Painter of plaque: Nicolas-Marie Moriot (French, active 1828–48); Painter of enamels: Jacob Meyer-Heine (French, 1805–1879)
France; Sèvres
Hard-paste porcelain with gilt-bronze, enamel, and biscuit porcelain frame
19 3/8 x 17 1/2 in. (49.1 x 44.5 cm)
Purchase, The Isaacson-Draper Foundation Gift, 2007 (2007.221)
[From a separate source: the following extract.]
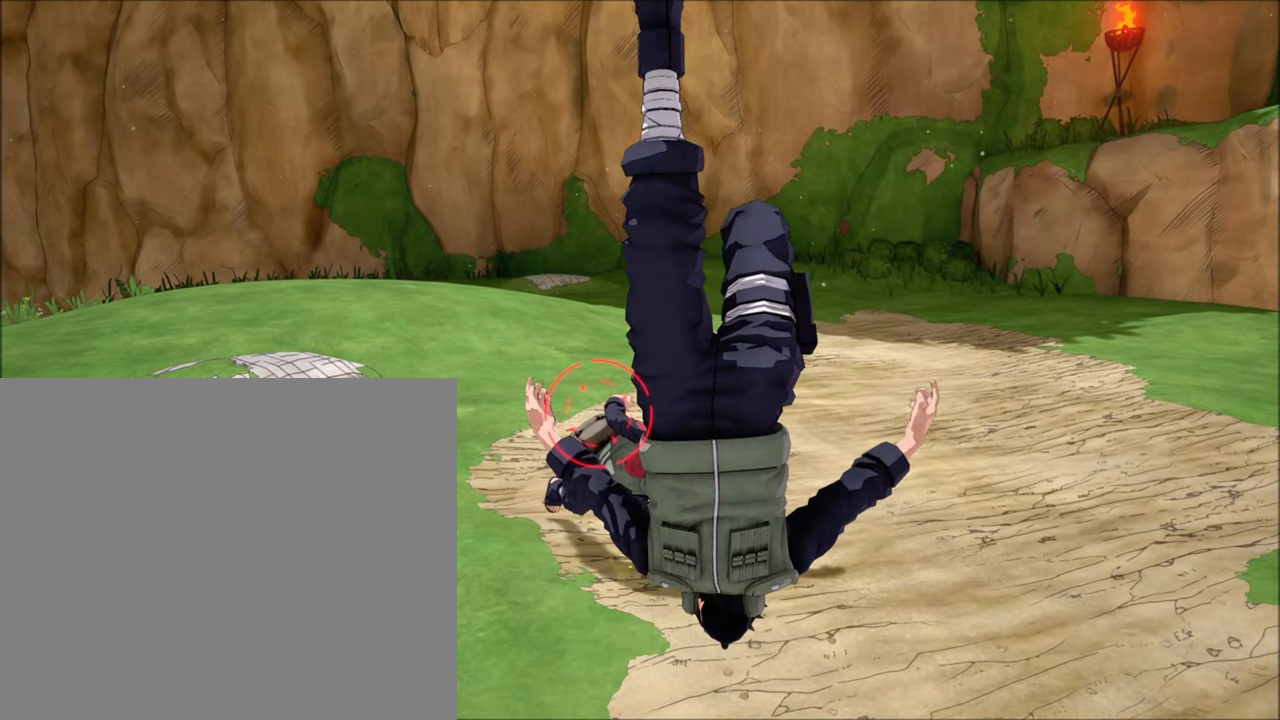
{"buttons": ["L1", "R2"], "left_stick": "center", "right_stick": "center", "events": [[33, "R1", "down"], [33, "left_stick", "center"], [300, "R1", "up"]]}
This framed Sèvres plaque is one of the most ambitious and original works of art produced in the Renaissance Revival style of mid-nineteenth-century France. Both the plaque and the elaborate frame pay homage to the flourishing of the decorative arts that took place during the French Renaissance. The scene on the plaque, by Nicolas-Marie Moriot after a painting by Charles Alexandre Debacq (18041853), portrays the Renaissance pottery Bernard Palissy burning the furniture in his house to fire his kiln. The oval enamel-on-copper plaques that decorate the frame depict events from Palissy's life, and their grisaille decoration evokes Limoges enamels of the sixteenth century. The plaques were painted by Jacob Meyer-Heine, who was named head of the recently established enamel workshop at Sèvres in 1840. The dragons entwined with strapwork on the gilt-bronze frame by Armande Feuchère are drawn from the architectural vocabulary of the French Renaissance, and the biscuit porcelain figures modeled by Jean-Baptiste-Jules Klagmann (18101867) recall the stucco decoration of the Galerie François I at Fontainebleau, the supreme example of Renaissance art in France. The designs and molds for this plaque are preserved at the Sèvres manufactory.